Certo, rinviando di un'altro mese le informazioni non sarebbero cambiate di una virgola, in sé, ma ci sarebbe stato il tempo di esaminarle a fondo, confrontarsi con tutti i consigli comunali e con i cittadini. Da più parti vengono ancora ritenute vere alcune affermazioni fatte dai tecnici di ANEA che hanno gestito la Conferenza informativa, affermazioni che invece non hanno fondamento giuridico e sono false e fuorvianti (es. che l'azienda speciale sia stata abolita 10 anni fa dalla legge 448).

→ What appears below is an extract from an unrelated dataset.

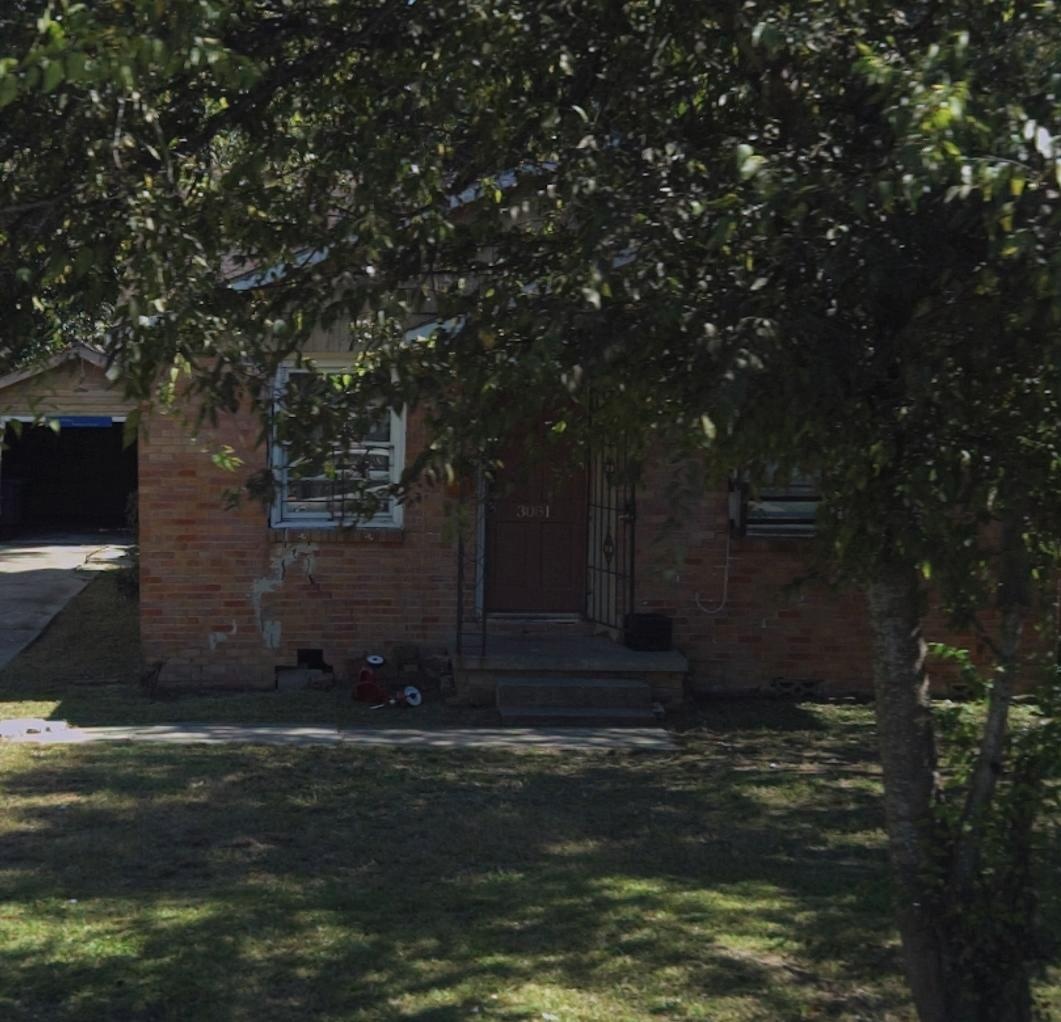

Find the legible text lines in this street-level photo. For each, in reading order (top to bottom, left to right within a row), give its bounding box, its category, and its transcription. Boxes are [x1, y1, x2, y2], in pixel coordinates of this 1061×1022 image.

Ai Comuni, contrariamente a ciò che viene prospettato dai sostenitori dell' in-house, compete l'approvazione degli atti fondamentali dell'azienda speciale: il contratto di servizio che disciplina i rapporti tra Ente Locale e Azienda, i bilanci economici di previsione pluriennale e annuale, il conto consuntivo e il bilancio di esercizio, con il piano industriale: quindi nessun intasamento dei Consigli Comunali, ma anzi una doverosa e opportuna partecipazione del territorio
Leggendo senza pregiudizi la frase citata dal Sindaco ("i sindaci se vogliono essere fedeli al risultato del Referendum ... devono dichiarare che vogliono la gestione pubblica dell'acqua nelle forme della società in house oppure e preferibilmente dell'azienda speciale consortile"), la nostra posizione appare chiara: non abbiamo mai negato che il modello in house sia al 100% di proprietà pubblica e che sia preferibile rispetto all'ingresso dei privati. Ma solo l'azienda speciale garantisce compiutamente l'uscita del SII dalle logiche di mercato, che è quello che 27 milioni di italiani hanno chiesto votando Sì al referendum.
(Sia detto per inciso: il gioco di "chi è più bravo a difendere l'acqua pubblica" non ci piace, in ogni caso il Comitato Lecchese per l'Acqua Pubblica e i Beni Comuni è nato nel 2006 e sta seguendo da allora il tema dell'acqua e della sua ripubblicizzazione. Che il sindaco Longhi sia stato sotto il Pirellone per difendere l'acqua pubblica non cambia i termini del problema.)
Ad ogni buon conto, visto che ci piace parlare con i fatti alleghiamo il link di un articolo comparso proprio su questo giornale nel 2006, dove insieme alla raccolta firme per la legge di iniziativa popolare che giace in parlamento, si faceva un appello ai sindaci come lui perché firmassero l'appello contro la legge regionale.(http://www.merateonline.it/articolo.php?idd=42436&origine=2)
Ribadiamo infine che Idroservice non ha i requisiti necessari per ricevere l'affidamento in house: ci riferiamo al controllo analogo.
Un' azienda speciale consortile garantirebbe non solo la proprietà al 100% pubblica ma anche l'affidamento ad un soggetto che non ha come fine la produzione di utili, in pieno rispetto dell'esito referendario.
Sperando di aver fatto cosa utile chiarendo ulteriormente i termini della questione, ringraziamo per l'attenzione concessaci e cogliamo l'occasione nell'augurare buon anno nel segno del confronto positivo e della partecipazione.